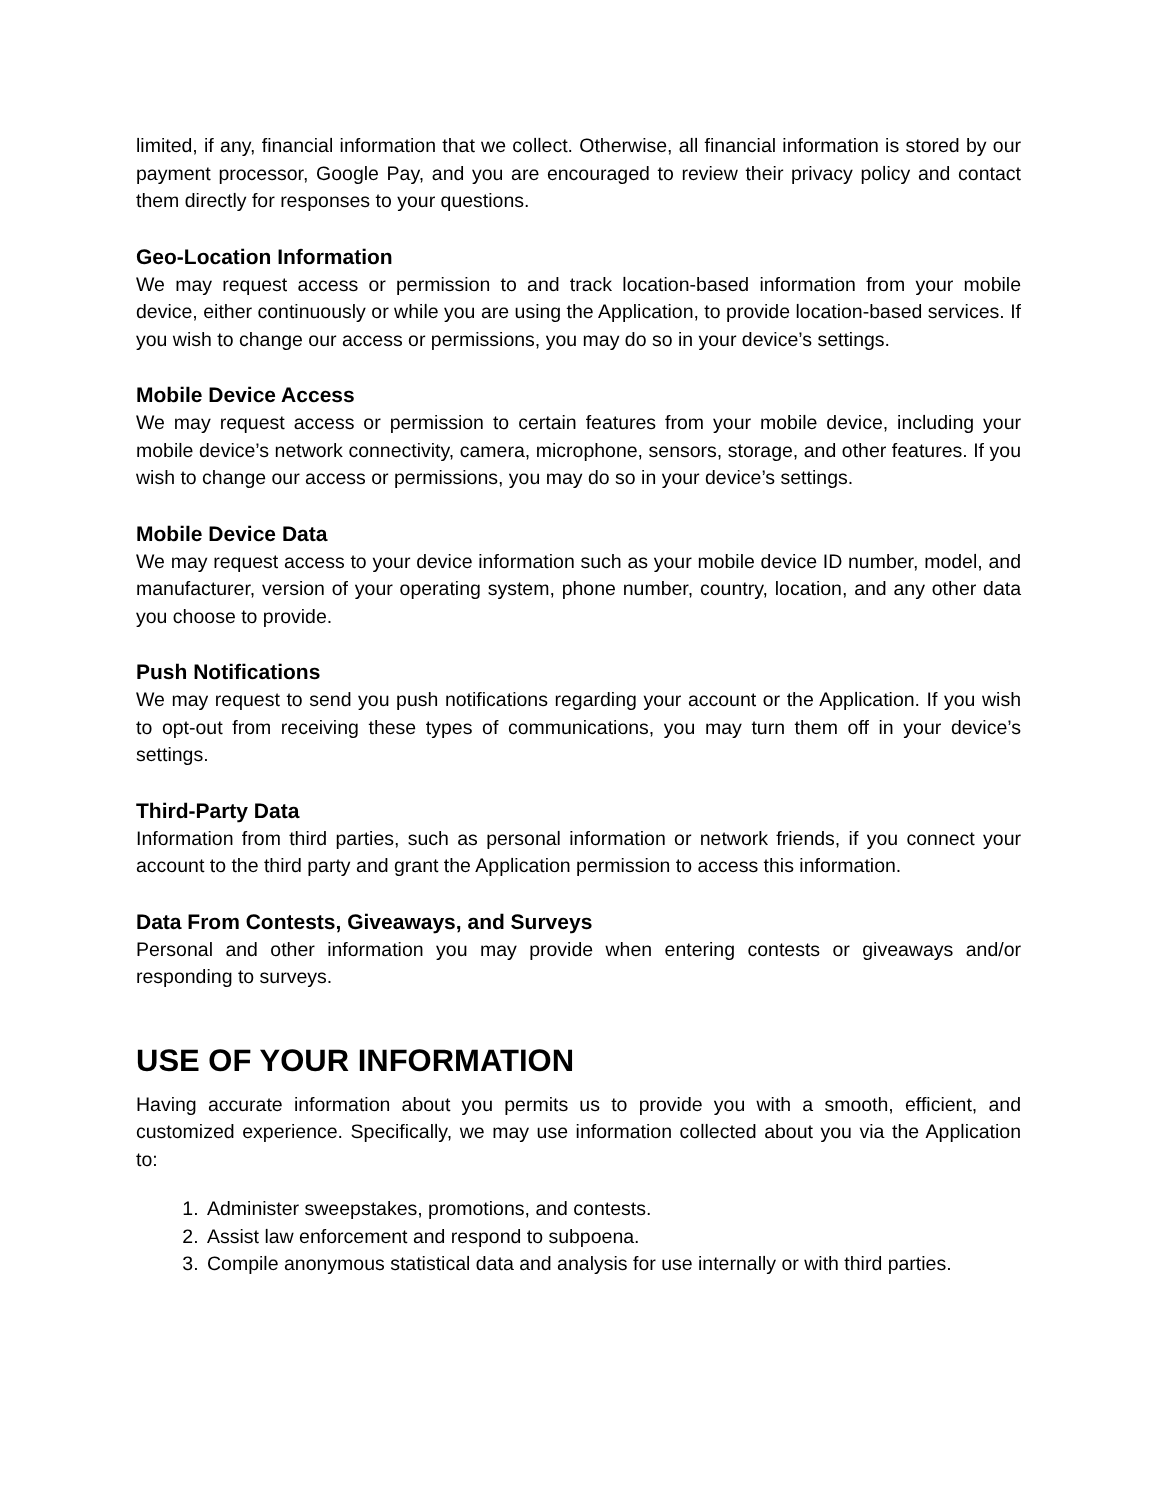limited, if any, financial information that we collect. Otherwise, all financial information is stored by our payment processor, Google Pay, and you are encouraged to review their privacy policy and contact them directly for responses to your questions.
Geo-Location Information
We may request access or permission to and track location-based information from your mobile device, either continuously or while you are using the Application, to provide location-based services. If you wish to change our access or permissions, you may do so in your device’s settings.
Mobile Device Access
We may request access or permission to certain features from your mobile device, including your mobile device’s network connectivity, camera, microphone, sensors, storage, and other features. If you wish to change our access or permissions, you may do so in your device’s settings.
Mobile Device Data
We may request access to your device information such as your mobile device ID number, model, and manufacturer, version of your operating system, phone number, country, location, and any other data you choose to provide.
Push Notifications
We may request to send you push notifications regarding your account or the Application. If you wish to opt-out from receiving these types of communications, you may turn them off in your device’s settings.
Third-Party Data
Information from third parties, such as personal information or network friends, if you connect your account to the third party and grant the Application permission to access this information.
Data From Contests, Giveaways, and Surveys
Personal and other information you may provide when entering contests or giveaways and/or responding to surveys.
USE OF YOUR INFORMATION
Having accurate information about you permits us to provide you with a smooth, efficient, and customized experience. Specifically, we may use information collected about you via the Application to:
1. Administer sweepstakes, promotions, and contests.
2. Assist law enforcement and respond to subpoena.
3. Compile anonymous statistical data and analysis for use internally or with third parties.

------

Exercise: Retype exactly, please, only the lines of the entries that run from the one containing "2. Assist law" to the last.

Response for this exercise:
2. Assist law enforcement and respond to subpoena.
3. Compile anonymous statistical data and analysis for use internally or with third parties.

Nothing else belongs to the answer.